#### Work instructions
Set out exactly, and with nothing added, the line containing "Ирландии и других стран." and every line after it through the final line of the data.

#### Extracted page text data
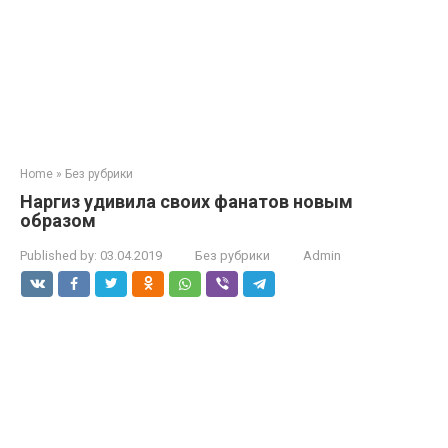
Home
»
Без рубрики
Наргиз удивила своих фанатов новым
образом
Published by:
03.04.2019
Без рубрики
Admin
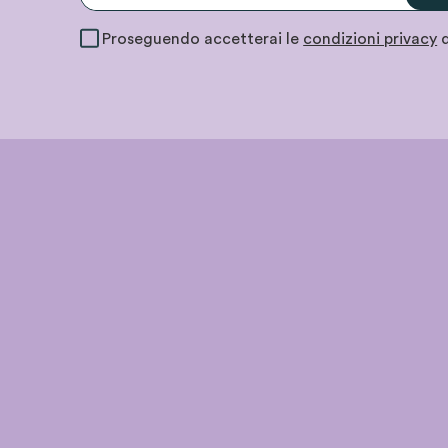
Proseguendo accetterai le
condizioni privacy
d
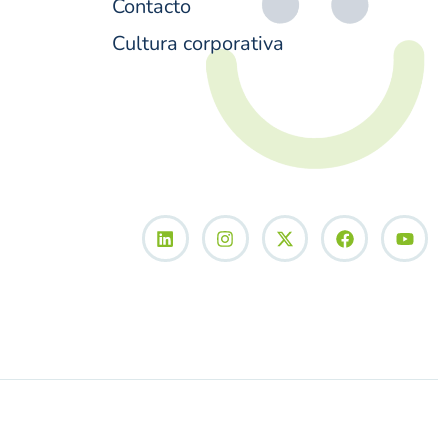
Contacto
Cultura corporativa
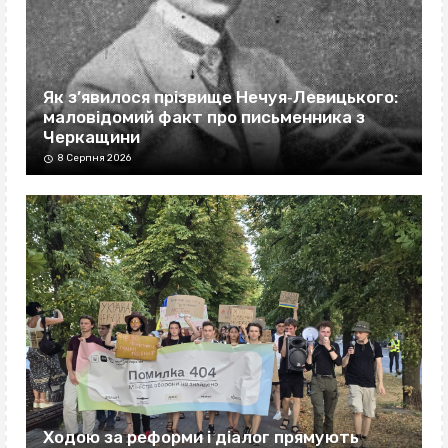
Як з’явилося прізвище Нечуя‐Левицького:
маловідомий факт про письменника з
Черкащини
8 Серпня 2026
Ходою за реформи і діалог прямують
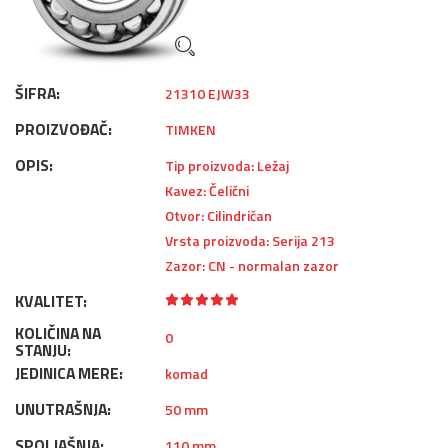
ŠIFRA:
21310 EJW33
PROIZVOĐAČ:
TIMKEN
OPIS:
Tip proizvoda: Ležaj
Kavez: Čelični
Otvor: Cilindričan
Vrsta proizvoda: Serija 213
Zazor: CN - normalan zazor
KVALITET:
KOLIČINA NA
0
STANJU:
JEDINICA MERE:
komad
UNUTRAŠNJA:
50 mm
SPOLJAŠNJA:
110 mm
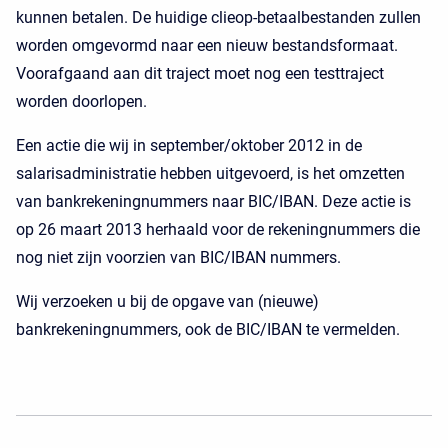
kunnen betalen. De huidige clieop-betaalbestanden zullen
worden omgevormd naar een nieuw bestandsformaat.
Voorafgaand aan dit traject moet nog een testtraject
worden doorlopen.
Een actie die wij in september/oktober 2012 in de
salarisadministratie hebben uitgevoerd, is het omzetten
van bankrekeningnummers naar BIC/IBAN. Deze actie is
op 26 maart 2013 herhaald voor de rekeningnummers die
nog niet zijn voorzien van BIC/IBAN nummers.
Wij verzoeken u bij de opgave van (nieuwe)
bankrekeningnummers, ook de BIC/IBAN te vermelden.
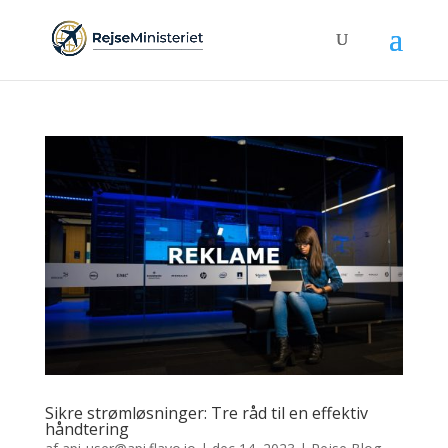
Sikre strømløsninger: Tre råd til en effektiv
håndtering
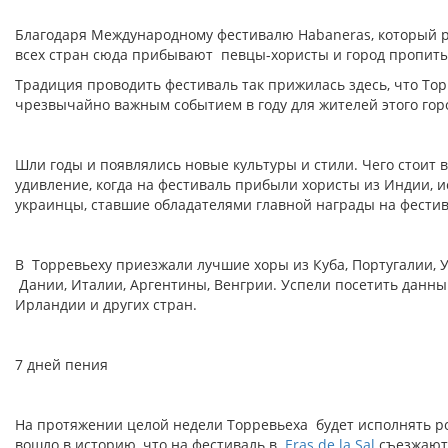
Благодаря Международному фестивалю Habaneras, который ре
всех стран сюда прибывают певцы-хористы и город пропиты
Традиция проводить фестиваль так прижилась здесь, что Тор
чрезвычайно важным событием в году для жителей этого гор
Шли годы и появлялись новые культуры и стили. Чего стоит 
удивление, когда на фестиваль прибыли хористы из Индии, 
украинцы, ставшие обладателями главной награды на фестив
В Торревьеху приезжали лучшие хоры из Куба, Португалии, У
Дании, Италии, Аргентины, Венгрии. Успели посетить данны
Ирландии и других стран.
7 дней пения
На протяжении целой недели Торревьеха будет исполнять ро
вошло в историю, что на фестиваль в
Eras de la Sal
съезжаютс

#### Result for this task
Ирландии и других стран.
7 дней пения
На протяжении целой недели Торревьеха будет исполнять ро
вошло в историю, что на фестиваль в
Eras de la Sal
съезжаютс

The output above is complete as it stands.